Evangeliare

Luxuriöse Evangelienbücher zählen heute zu den wertvollsten illuminierten Prachthandschriften des Mittelalters, sowohl aufgrund ihrer Größe und ihres unvergleichlichen Buchschmucks als auch aufgrund der historischen und kunsthistorischen Bedeutung. Sie enthalten den Text der vier Evangelien, manchmal sogar in Goldtinte geschrieben, und waren in erster Linie für die öffentliche Zurschaustellung gedacht und für den Gebrauch während der Messfeier gedacht. Sie waren oftmals die gehüteten Schätze der Abtei oder Dombibliothek ihres Aufbewahrungsortes. Darüber hinaus kamen sie zum Einsatz bei Prozessionen und offiziellen Zeremonien, insbesondere bei Eidesleistungen.

Ihre größte Verbreitung und Blütezeit erlangten sie im Zeitraum zwischen dem 7. und 13. Jahrhundert, als prächtige Exemplare in den verschiedenen Stilen der insularen, karolingischen, ottonischen, romanischen und gotischen Kunst angefertigt wurden. Die Codices waren üblicherweise in monumentale Einbände gekleidet, die mit Gold, Elfenbein und Edelsteinen verziert wurden, während in ihrem Inneren Gold, Silber, hell leuchtende Farben, feinste Tinten (oft golden- oder silberfarbig) prangten und selbst das Pergament kostbar purpurgefärbt wae. Nur Könige, Kirchenfürsten und hochrangigste Mitglieder des Adels konnten sich derart aufwendige Manuskripte leisten. Gleichermaßen konnten nur die größten und wohlhabendsten Abteien, die Zugang zu den feinsten Materialien hatten und über die fähigsten Schreiber verfügten, Aufträge in einer solchen Größenordnung annehmen. Die Handschriften waren in ihrer Zeit Statussymbole, was sie heute zu wertvolle Quellen macht, um politische Netzwerke und andere Aspekte der mittelalterlichen Gesellschaft zu erforschen.

Veranschaulichung anhand einer Beispielseite

Buch von Lindisfarne

Incipit-Seite zum Matthäusevangelium

Diese prächtige Incipit-Seite enthält den (abgekürzten) ersten Vers aus dem Matthäusevangelium: *Liber generationis Iesu Christi filii David filii Abraham* (Das Buch der Abstammung Jesu Christi, des Sohnes Davids, des Sohnes Abrahams).
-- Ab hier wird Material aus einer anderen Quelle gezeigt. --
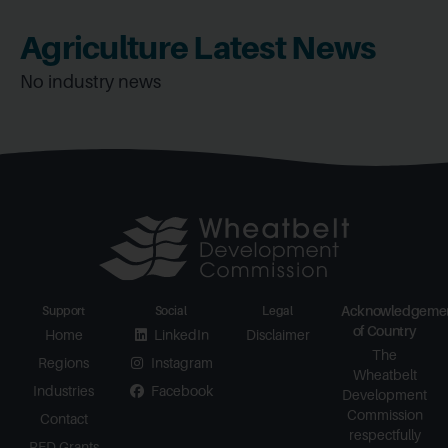
Agriculture Latest News
No industry news
Acknowledgeme
Support
Social
Legal
of Country
Home
LinkedIn
Disclaimer
The
Regions
Instagram
Wheatbelt
Industries
Facebook
Development
Commission
Contact
respectfully
RED Grants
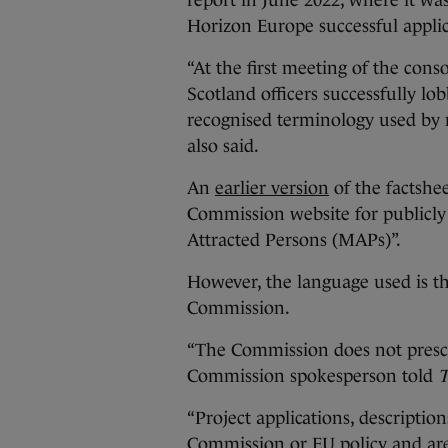
report in June 2022, where it w
Horizon Europe successful appli
“At the first meeting of the con
Scotland officers successfully 
recognised terminology used by 
also said.
An
earlier version
of the factshe
Commission website for publicly
Attracted Persons (MAPs)”.
However, the language used is th
Commission.
“The Commission does not prescri
Commission spokesperson told
T
“Project applications, descripti
Commission or EU policy and are 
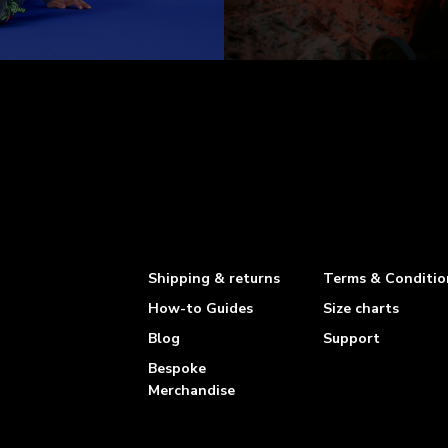
Shipping & returns
Terms & Conditio
How-to Guides
Size charts
Blog
Support
Bespoke
Merchandise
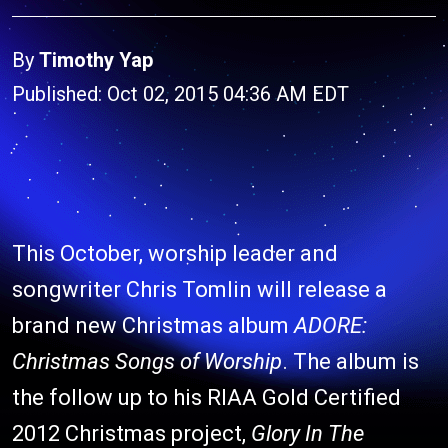
By
Timothy Yap
Published: Oct 02, 2015 04:36 AM EDT
This October, worship leader and
songwriter Chris Tomlin will release a
brand new Christmas album
ADORE:
Christmas Songs of Worship
. The album is
the follow up to his RIAA Gold Certified
2012 Christmas project,
Glory In The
Ursprünglich um 705 erschaffen, wurde im 10. Jahrhundert eine alte englische Übersetzung hinzugefügt, die in winziger Handschrift zu sehen ist.

Die Handschrift ist ein Meisterwerk insularer Buchmalerei mit zahlreichen klassischen Einflüssen und prägte den Stil des Genres der Evangeliare. Die von den Künstlern erstellte Farbpalette ist unglaublich. In Kombination mit dem endlos verschlungenen Flechtwerk, den wirbelnden Mustern und den Köpfen verschiedener Tiere ergibt sich gleichsam ein unerschöpfliches Universum an Mustern und Farben.